ALAIN DE LILLE
ALAIN DE LILLE : liste des livres, ouvrages ou revues disponibles à la Librairie Philosophique J. Vrin.
– ALAIN DE LILLE : Anticlaudianus
Bien avant l’organisation de l’Université, Alain de Lille (c.1120-1202) proposait sous forme allégorique, dans son poème Anticlaudianus, le parcours intellectuel idéal du théologien. L’esprit réfléchi de celui-ci, Phronesis, monté sur le char des Arts libéraux et des sciences de l’Antiquité, traverse l’espace de la Nature jusqu’à la demeure de Dieu. Là; il doit avancer seul, soutenu par la foi, vers Dieu lui-même. Celui-ci fait donner par l’Esprit (Noys) une âme nouvelle, qu’il ramène vers la terre, où il retrouve en homme nouveau la Nature, les vertus, la Raison et les sciences, mais où il doit affronter le combat des vices et des vertus, dont il sortira vainqueur.
Dans cette vision platonisante, l’auteur pare le sens intellectuel du poème de mises en scène et de descriptions fort diverses, vives, colorées et souvent délicates, avec une joie et une facilité d’expression en complet contraste avec l’âpre amertume du De planctu Naturae, son précédent poème. Ce n’est pas une des moindres raisons du succès de l’Anticlaudianus jusqu’à la Renaissance.
– ALAIN DE LILLE : Lettres familières (1167-1170)
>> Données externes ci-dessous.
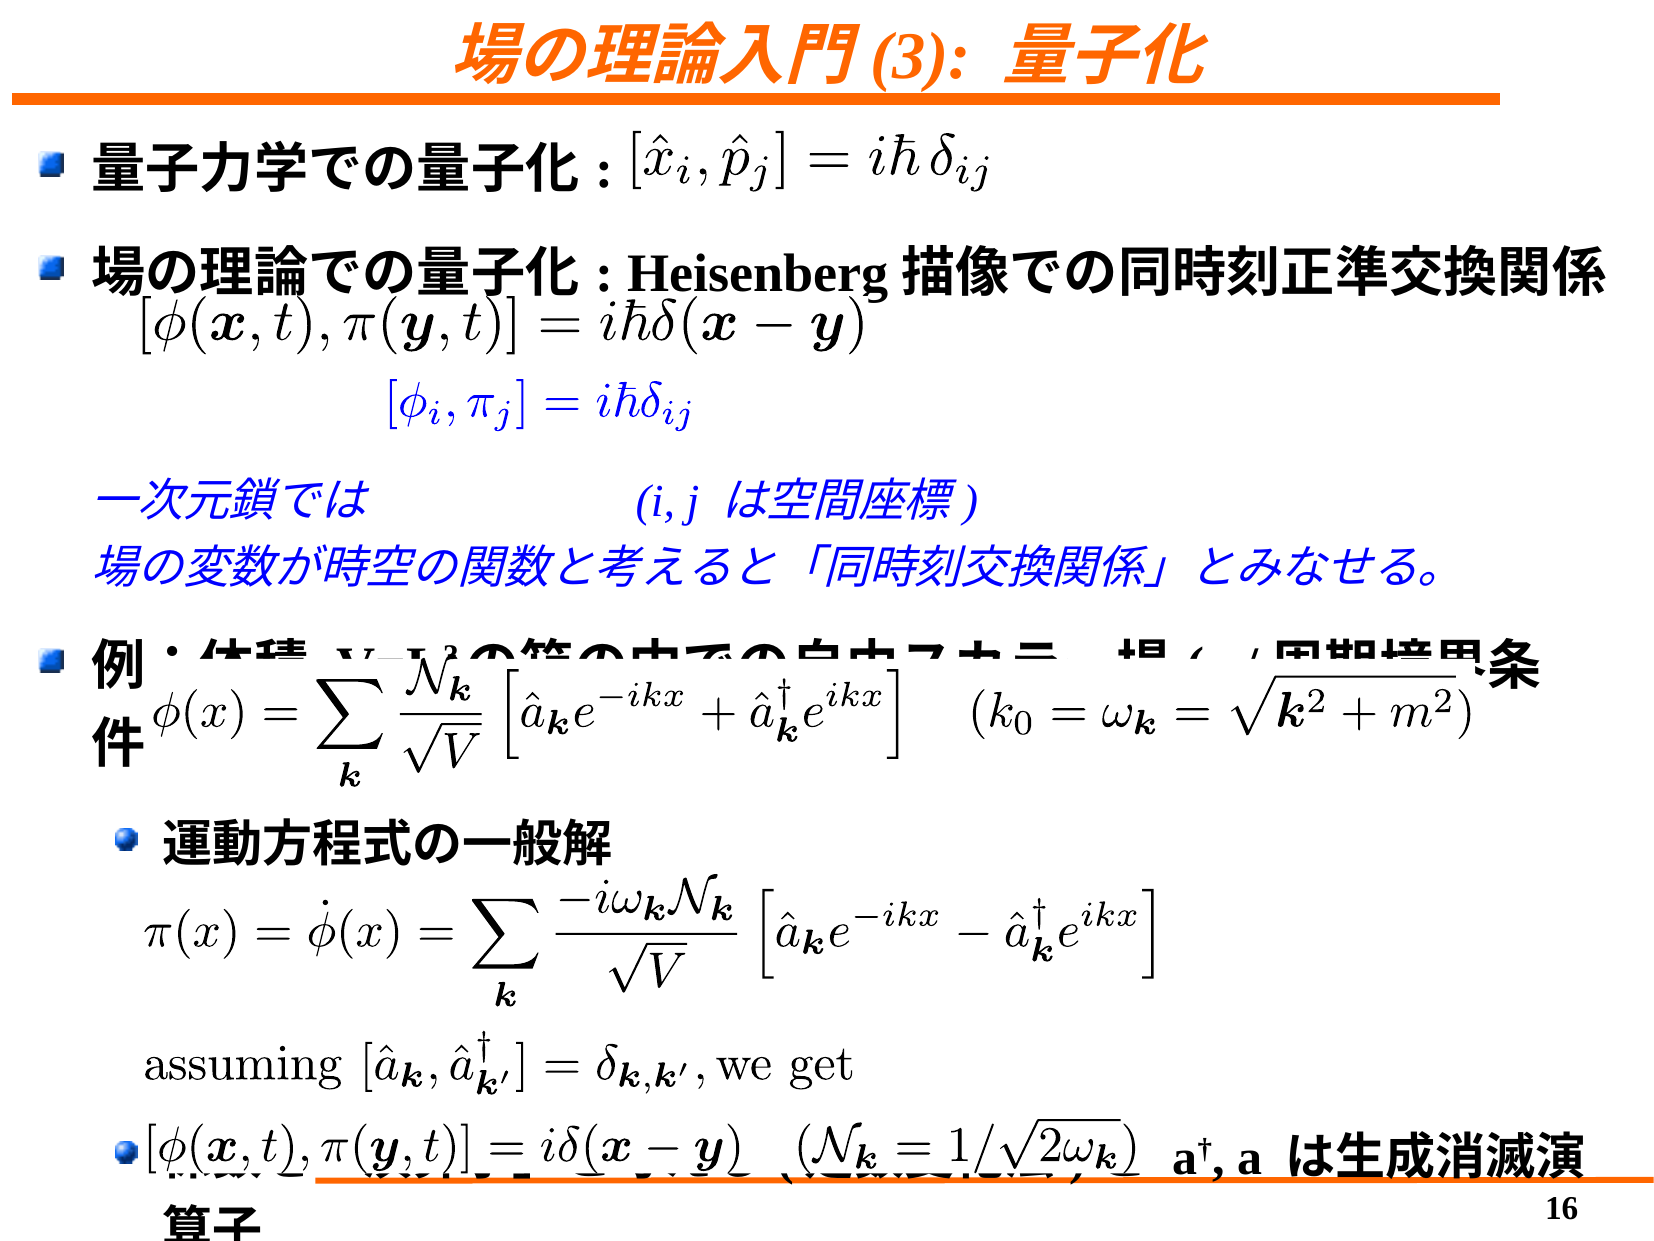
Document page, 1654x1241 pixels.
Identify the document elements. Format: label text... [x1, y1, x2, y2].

title 場の理論入門(3): 量子化 [0, 0, 1654, 99]
text_box [135, 296, 869, 355]
text_box [383, 379, 694, 432]
text_box [143, 873, 1165, 1174]
text_box [626, 130, 993, 192]
text_box [150, 654, 1476, 787]
list 量子力学での量子化: 場の理論での量子化: Heisenberg描像での同時刻正準交換関係 一次元鎖では (i, j は空間座標) 場の変数が時空の関数と考えると「同時刻交換関係」とみなせる。 例：体積 V=L3の箱の中での自由スカラー場(w/周期境界条件) 運動方程式の一般解 係数を「演算子」と考える(定数変化法)と a†, a は生成消滅演算子 [20, 124, 1621, 1137]
picture [115, 1141, 138, 1164]
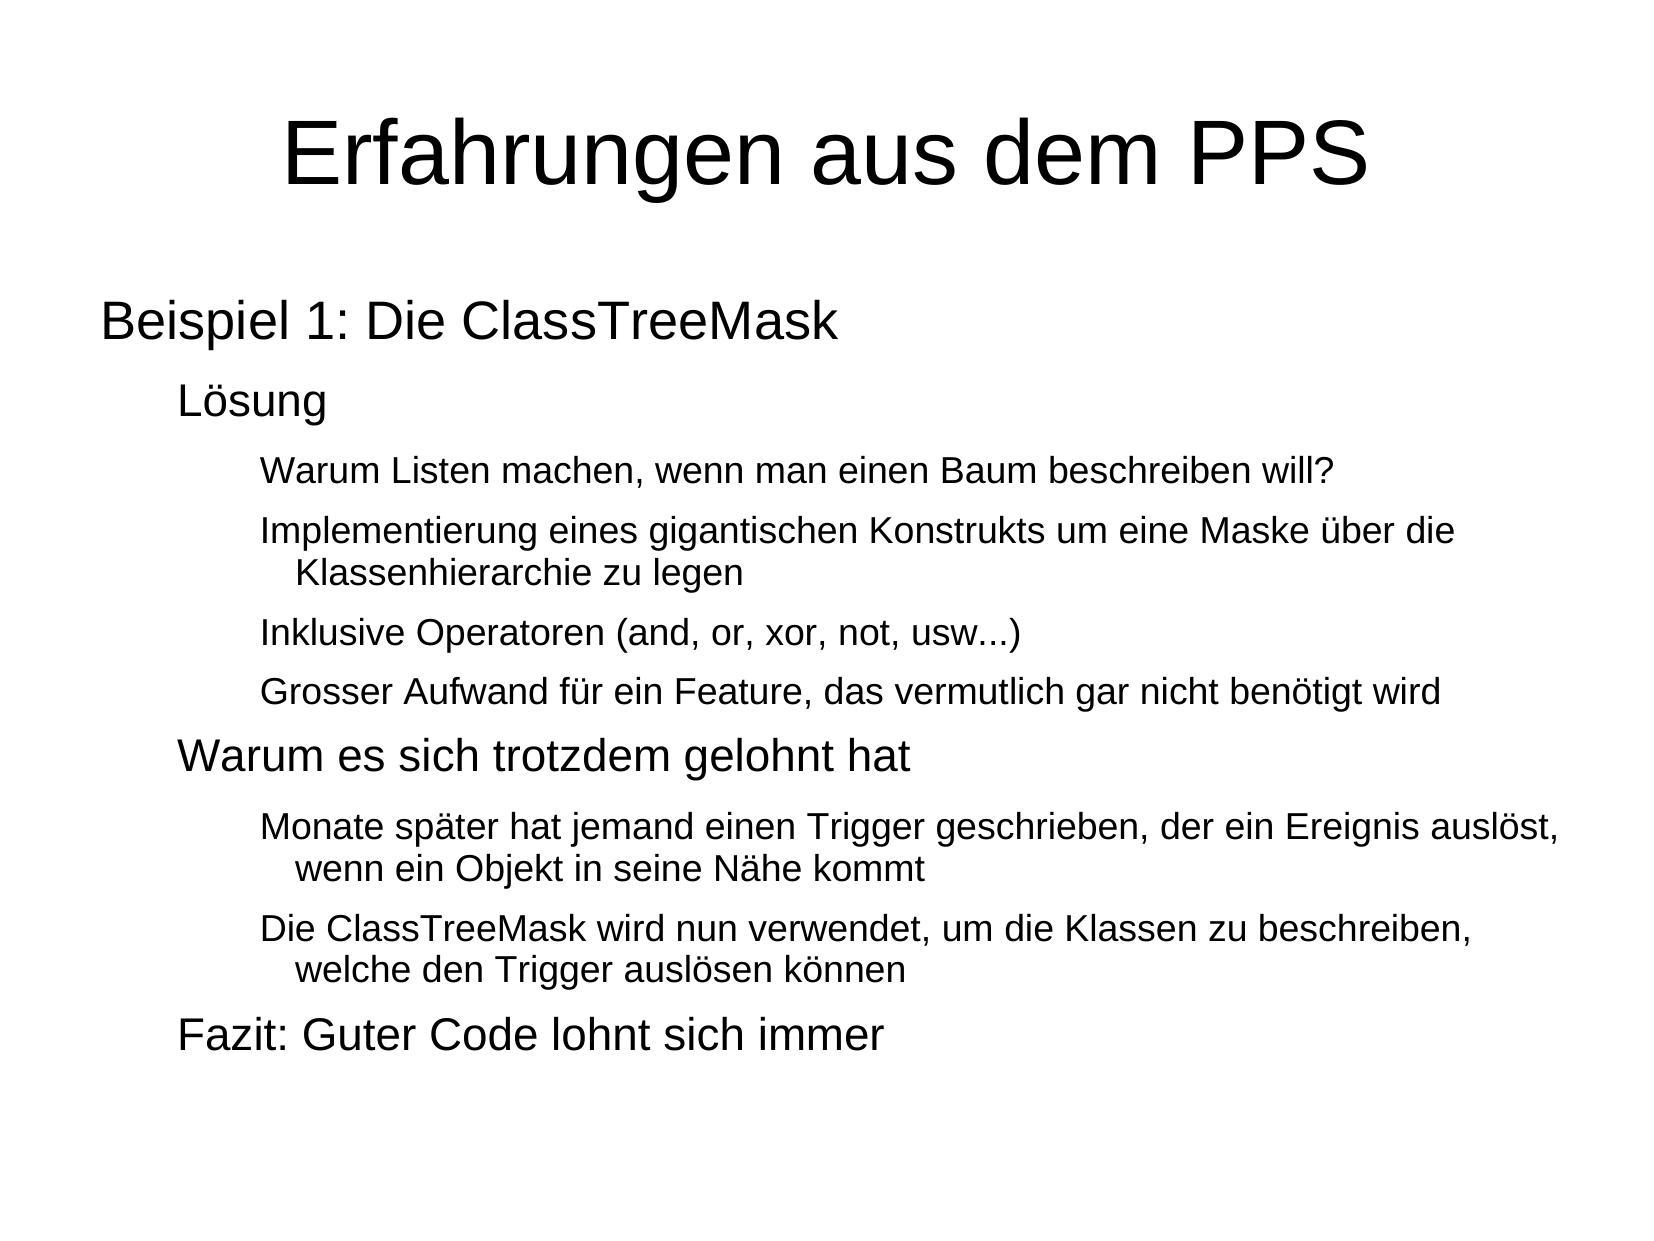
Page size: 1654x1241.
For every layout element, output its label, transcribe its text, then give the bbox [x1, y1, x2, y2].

Reprenant l’édition de ces lettres anonymes, F.Hudry les attribue au terme d’une minutieuse enquête à Alain de Lille, ce qui rendrait compte également de l’ancienne identification de celui-ci avec Alain de Canterbury. Ainsi interprétées, par une analyse à la fois historique et littéraire, ces lettres contribuent à redessiner une partie de l’histoire culturelle du XIIe siècle : elles élucident des pans d’ombre de la biographie d’Alain de Lille et précisent ses liens avec Pierre de Blois ou Richard de Saint-Victor; elles permettent également de mieux comprendre les relations entre différents textes de cette période, suggérant par exemple des rapports subtils et complexes entre la satire de Nigel de Longchamp et l’œuvre d’Alain de Lille.
– ALAIN DE LILLE : Textes inédits
En publiant ce volume de textes en latin inédits d’Alain de Lille, Marie-Thérèse d’Alverny propose une double contribution à l’étude de l’un des auteurs les plus prolifiques du XIIe siècle : outre l’établissment critique de traités ou de sermons depuis longtemps oubliés, le lecteur y trouvera en effet, en guise de première partie, une notice introductive d’une grande richesse, contenant des indications biographiques qui éclairent la vie souvent méconnue d’Alain de Lille par des témoignages de disciples ou des souvenirs de ses contemporains, ainsi qu’une présentation détaillée de ses œuvres. Tout en suivant la distinction artificielle mais traditionnelle entre les œuvres littéraires et les œuvres théologiques, l’auteur propose ici une étude détaillée du versant théologique, en considérant successivement les Sommes, les Commentaires bibliques et liturgiques, les œuvres de théologie pratique et d’apologétique, et certains ouvrages anonymes qui se voient ici confirmés dans leur anthenticité.